= About this task =
Nothing other than the lines from the one containing "Centro histórico de" through the close of the entries below should be printed, each exactly.

====== Material provided ======

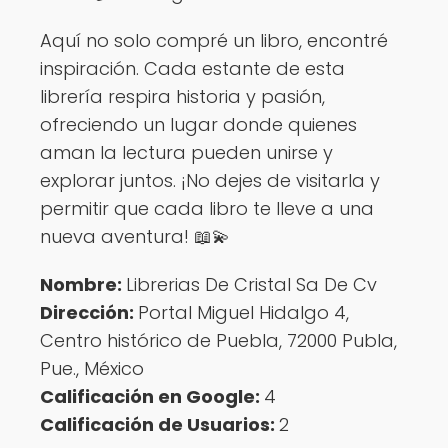
Aquí no solo compré un libro, encontré
inspiración. Cada estante de esta
librería respira historia y pasión,
ofreciendo un lugar donde quienes
aman la lectura pueden unirse y
explorar juntos. ¡No dejes de visitarla y
permitir que cada libro te lleve a una
nueva aventura! 📖💫
Nombre:
Librerias De Cristal Sa De Cv
Dirección:
Portal Miguel Hidalgo 4,
Centro histórico de Puebla, 72000 Publa,
Pue., México
Calificación en Google:
4
Calificación de Usuarios:
2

======

= Solution to the problem =
Centro histórico de Puebla, 72000 Publa,
Pue., México
Calificación en Google:
4
Calificación de Usuarios:
2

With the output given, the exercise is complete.